(Saved entries)
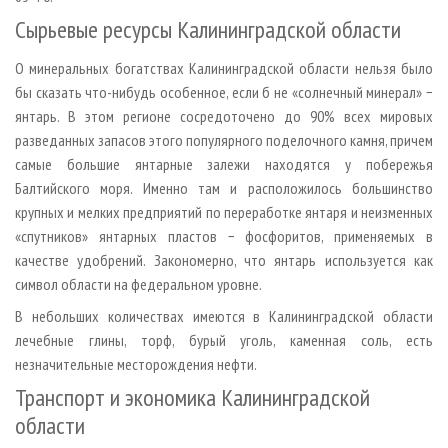
Сырьевые ресурсы Калининградской области
О минеральных богатствах Калининградской области нельзя было
бы сказать что-нибудь особенное, если б не «солнечный минерал» −
янтарь. В этом регионе сосредоточено до 90% всех мировых
разведанных запасов этого популярного поделочного камня, причем
самые большие янтарные залежи находятся у побережья
Балтийского моря. Именно там и расположилось большинство
крупных и мелких предприятий по переработке янтаря и неизменных
«спутников» янтарных пластов − фосфоритов, применяемых в
качестве удобрений. Закономерно, что янтарь используется как
символ области на федеральном уровне.
В небольших количествах имеются в Калининградской области
лечебные глины, торф, бурый уголь, каменная соль, есть
незначительные месторождения нефти.
Транспорт и экономика Калининградской
области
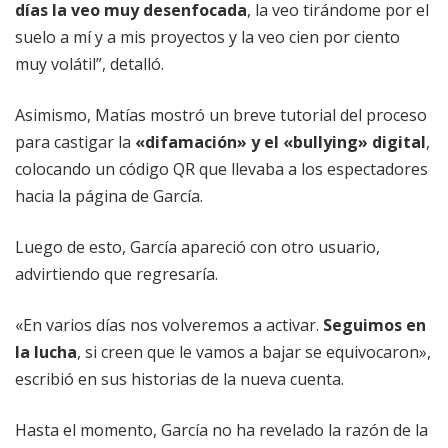
días la veo muy desenfocada
, la veo tirándome por el
suelo a mí y a mis proyectos y la veo cien por ciento
muy volátil”, detalló.
Asimismo, Matías mostró un breve tutorial del proceso
para castigar la
«difamación» y el «bullying» digital
,
colocando un código QR que llevaba a los espectadores
hacia la página de García.
Luego de esto, García apareció con otro usuario,
advirtiendo que regresaría.
«En varios días nos volveremos a activar.
Seguimos en
la lucha
, si creen que le vamos a bajar se equivocaron»,
escribió en sus historias de la nueva cuenta.
Hasta el momento, García no ha revelado la razón de la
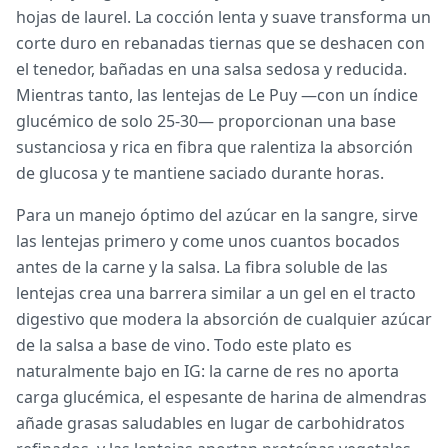
hojas de laurel. La cocción lenta y suave transforma un
corte duro en rebanadas tiernas que se deshacen con
el tenedor, bañadas en una salsa sedosa y reducida.
Mientras tanto, las lentejas de Le Puy —con un índice
glucémico de solo 25-30— proporcionan una base
sustanciosa y rica en fibra que ralentiza la absorción
de glucosa y te mantiene saciado durante horas.
Para un manejo óptimo del azúcar en la sangre, sirve
las lentejas primero y come unos cuantos bocados
antes de la carne y la salsa. La fibra soluble de las
lentejas crea una barrera similar a un gel en el tracto
digestivo que modera la absorción de cualquier azúcar
de la salsa a base de vino. Todo este plato es
naturalmente bajo en IG: la carne de res no aporta
carga glucémica, el espesante de harina de almendras
añade grasas saludables en lugar de carbohidratos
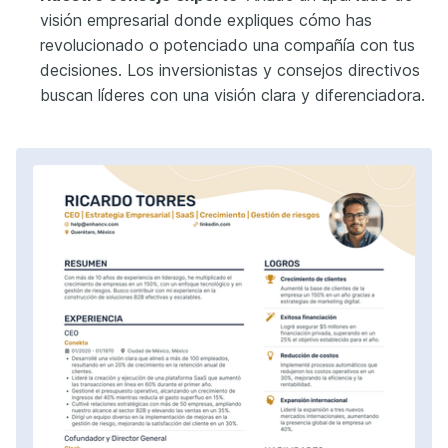
visión empresarial donde expliques cómo has
revolucionado o potenciado una compañía con tus
decisiones. Los inversionistas y consejos directivos
buscan líderes con una visión clara y diferenciadora.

## YOUR GOAL
Leaving out the pictures, repeat all the entries exactly as they stand.

## OUTPUT OF THE TASK
Сырьевые ресурсы Калининградской области
О минеральных богатствах Калининградской области нельзя было
бы сказать что-нибудь особенное, если б не «солнечный минерал» −
янтарь. В этом регионе сосредоточено до 90% всех мировых
разведанных запасов этого популярного поделочного камня, причем
самые большие янтарные залежи находятся у побережья
Балтийского моря. Именно там и расположилось большинство
крупных и мелких предприятий по переработке янтаря и неизменных
«спутников» янтарных пластов − фосфоритов, применяемых в
качестве удобрений. Закономерно, что янтарь используется как
символ области на федеральном уровне.
В небольших количествах имеются в Калининградской области
лечебные глины, торф, бурый уголь, каменная соль, есть
незначительные месторождения нефти.
Транспорт и экономика Калининградской
области
días la veo muy desenfocada
, la veo tirándome por el
suelo a mí y a mis proyectos y la veo cien por ciento
muy volátil”, detalló.
Asimismo, Matías mostró un breve tutorial del proceso
para castigar la
«difamación» y el «bullying» digital
,
colocando un código QR que llevaba a los espectadores
hacia la página de García.
Luego de esto, García apareció con otro usuario,
advirtiendo que regresaría.
«En varios días nos volveremos a activar.
Seguimos en
la lucha
, si creen que le vamos a bajar se equivocaron»,
escribió en sus historias de la nueva cuenta.
Hasta el momento, García no ha revelado la razón de la
hojas de laurel. La cocción lenta y suave transforma un
corte duro en rebanadas tiernas que se deshacen con
el tenedor, bañadas en una salsa sedosa y reducida.
Mientras tanto, las lentejas de Le Puy —con un índice
glucémico de solo 25-30— proporcionan una base
sustanciosa y rica en fibra que ralentiza la absorción
de glucosa y te mantiene saciado durante horas.
Para un manejo óptimo del azúcar en la sangre, sirve
las lentejas primero y come unos cuantos bocados
antes de la carne y la salsa. La fibra soluble de las
lentejas crea una barrera similar a un gel en el tracto
digestivo que modera la absorción de cualquier azúcar
de la salsa a base de vino. Todo este plato es
naturalmente bajo en IG: la carne de res no aporta
carga glucémica, el espesante de harina de almendras
añade grasas saludables en lugar de carbohidratos
visión empresarial donde expliques cómo has
revolucionado o potenciado una compañía con tus
decisiones. Los inversionistas y consejos directivos
buscan líderes con una visión clara y diferenciadora.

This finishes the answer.